A Shady US Guyanese Immigration Officer, a Green Card, and a Demand for Sex
Guyana Chronicle – March 24, 2008
By Nina Bernstein
NO problems so far, the immigration agent told the American citizen and his 22-year-old Colombian wife at her green card interview in December. After he stapled one of their wedding photos to her application for legal permanent residency, he had just one more question: What was her cell phone number?
Isaac R. Baichu, 46, an adjudicator for the United States Citizenship and Immigration Services, was arrested after he met with a green card applicant at the Flagship Restaurant, a diner in Queens. He is charged with coercing oral sex from her.
The calls from the agent started three days later. He hinted, she said, at his power to derail her life and deport her relatives, alluding to a brush she had with the law before her marriage. He summoned her to a private meeting. And at noon on Dec. 21, in a parked car on Queens Boulevard, he named his price — not realising that she was recording everything on the cell phone in her purse.

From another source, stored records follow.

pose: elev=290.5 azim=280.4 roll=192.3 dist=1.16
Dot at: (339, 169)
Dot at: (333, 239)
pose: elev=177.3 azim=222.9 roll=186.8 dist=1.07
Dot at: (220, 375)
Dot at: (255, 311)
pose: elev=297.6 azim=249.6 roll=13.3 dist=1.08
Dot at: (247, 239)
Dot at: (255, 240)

“I want sex,” he said on the recording. “One or two times. That’s all. You get your green card. You won’t have to see me anymore.”

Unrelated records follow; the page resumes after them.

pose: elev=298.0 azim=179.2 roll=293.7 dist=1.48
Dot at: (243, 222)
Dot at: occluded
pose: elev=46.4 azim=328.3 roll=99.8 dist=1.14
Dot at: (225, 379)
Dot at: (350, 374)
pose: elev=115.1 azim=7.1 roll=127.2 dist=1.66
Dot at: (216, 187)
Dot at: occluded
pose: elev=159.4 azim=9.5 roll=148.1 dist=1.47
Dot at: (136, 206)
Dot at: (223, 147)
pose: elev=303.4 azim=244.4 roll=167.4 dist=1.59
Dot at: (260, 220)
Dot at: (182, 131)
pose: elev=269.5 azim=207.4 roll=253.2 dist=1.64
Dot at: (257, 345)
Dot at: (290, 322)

She reluctantly agreed to a future meeting. But when she tried to leave his car, he demanded oral sex “now,” to “know that you’re serious.” And despite her protests, she said, he got his way.
The 16-minute recording, which the woman first took to The New York Times and then to the Queens District Attorney, suggests the vast power of low-level immigration law enforcers, and a growing desperation on the part of immigrants seeking legal status. The aftermath, which included the arrest of an immigration agent last week, underscores the difficulty and danger of making a complaint, even in the rare case when abuse of power may have been caught on tape.

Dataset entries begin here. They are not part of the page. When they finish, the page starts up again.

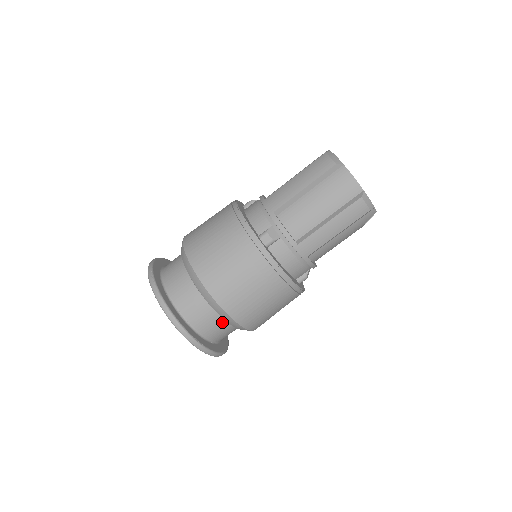
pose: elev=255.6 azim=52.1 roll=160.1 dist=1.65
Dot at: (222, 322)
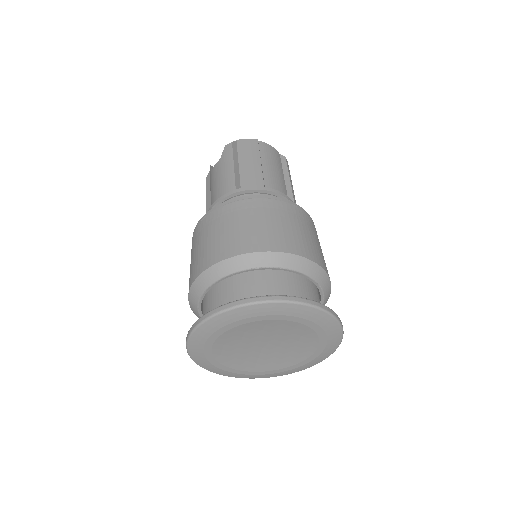
Dot at: occluded
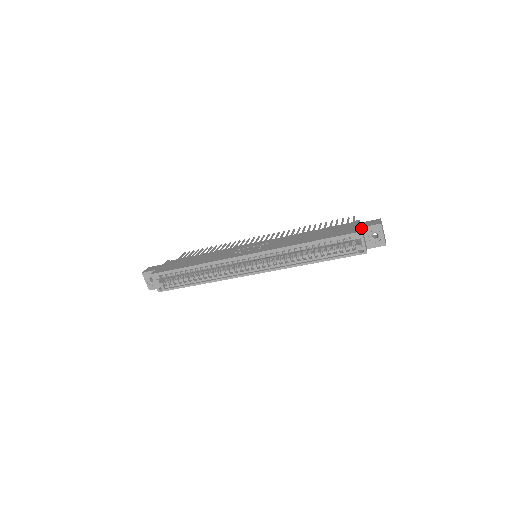
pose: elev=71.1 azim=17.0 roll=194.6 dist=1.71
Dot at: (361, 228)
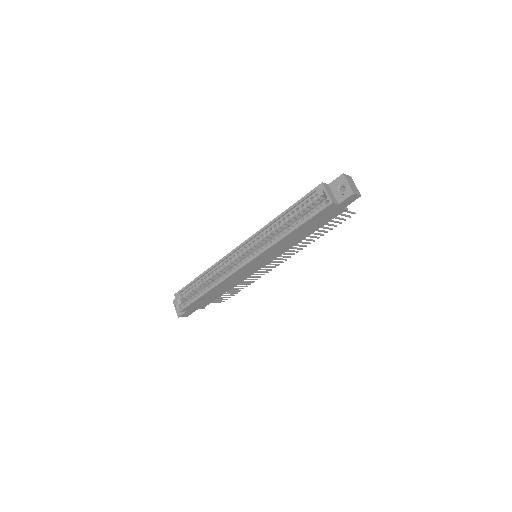
Dot at: (326, 184)
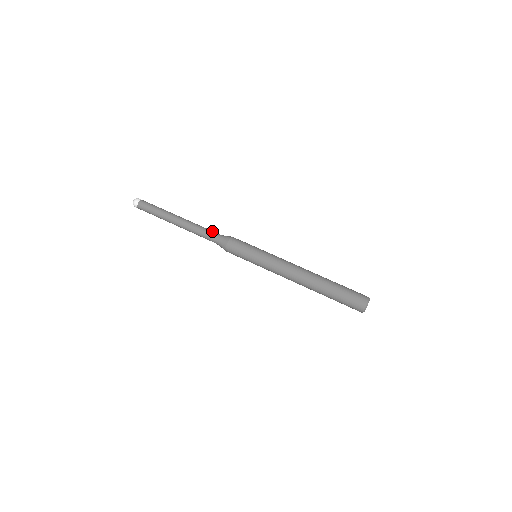
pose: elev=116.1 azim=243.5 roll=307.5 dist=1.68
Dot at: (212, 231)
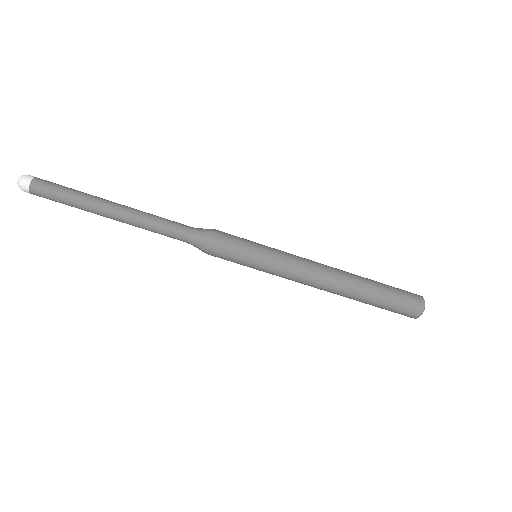
Dot at: (175, 233)
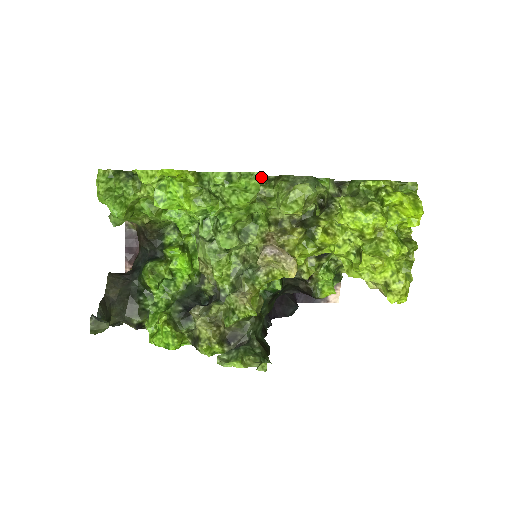
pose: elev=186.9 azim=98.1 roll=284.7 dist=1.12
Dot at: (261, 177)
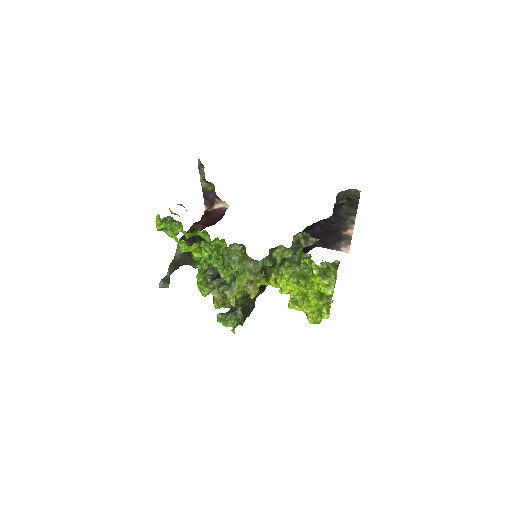
Dot at: (239, 245)
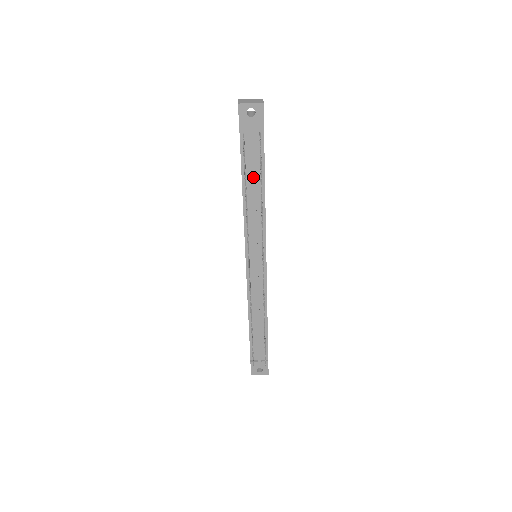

No one knows how widespread sexual blackmail is, but the case echoes other instances of sexual coercion that have surfaced in recent years, including agents criminally charged in Atlanta, Miami and Santa Ana, Calif. And it raises broader questions about the system’s vulnerability to corruption at a time when millions of non-citizens live in a kind of legal no-man’s land, increasingly fearful of seeking the law’s protection.
The agent arrested last week, Isaac R. Baichu, 46, himself an immigrant from Guyana, handled some 8,000 green card applications during his three years as an adjudicator in the Garden City, N.Y., office of United States Citizenship and Immigration Services, part of the federal Department of Homeland Security. He pleaded not guilty to felony and misdemeanor charges of coercing the young woman to perform oral sex, and of promising to help her secure immigration papers in exchange for further sexual favours. If convicted, he will face up to seven years in prison.
His agency has suspended him with pay, and the inspector general of Homeland Security is reviewing his other cases, a spokesman said Wednesday.
Prosecutors, who say they recorded a meeting between Mr. Baichu and the woman on March 11 at which he made similar demands for sex, urge any other victims to come forward.
Money, not sex, is the more common currency of corruption in immigration, but according to Congressional testimony in 2006 by Michael Maxwell, former director of the agency’s internal investigations, more than 3,000 backlogged complaints of employee misconduct had gone uninvestigated for lack of staff, including 528 involving criminal allegations.
The agency says it has tripled its investigative staff since then, and counts only 165 serious complaints pending. But it stopped posting an e-mail address and phone number for such complaints last year, said Jan Lane, chief of security and integrity, because it lacks the staff to cull the thousands of mostly irrelevant messages that resulted. Immigrants, she advised, should report wrongdoing to any law enforcement agency they trust.
The young woman in Queens, whose name is being withheld because the authorities consider her the victim of a sex crime, did not even tell her husband what had happened. Two weeks after the meeting in the car, finding no way to make a confidential complaint to the immigration agency and afraid to go to the police, she and two older female relatives took the recording to The Times.
Reasons to Worry
A slim, shy woman who looks like a teenager, she said she had spent recent months baby-sitting for relatives in Queens, crying over the deaths of her two brothers back in Cali, Colombia, and longing for the right stamp in her passport — one that would let her return to the United States if she visited her family.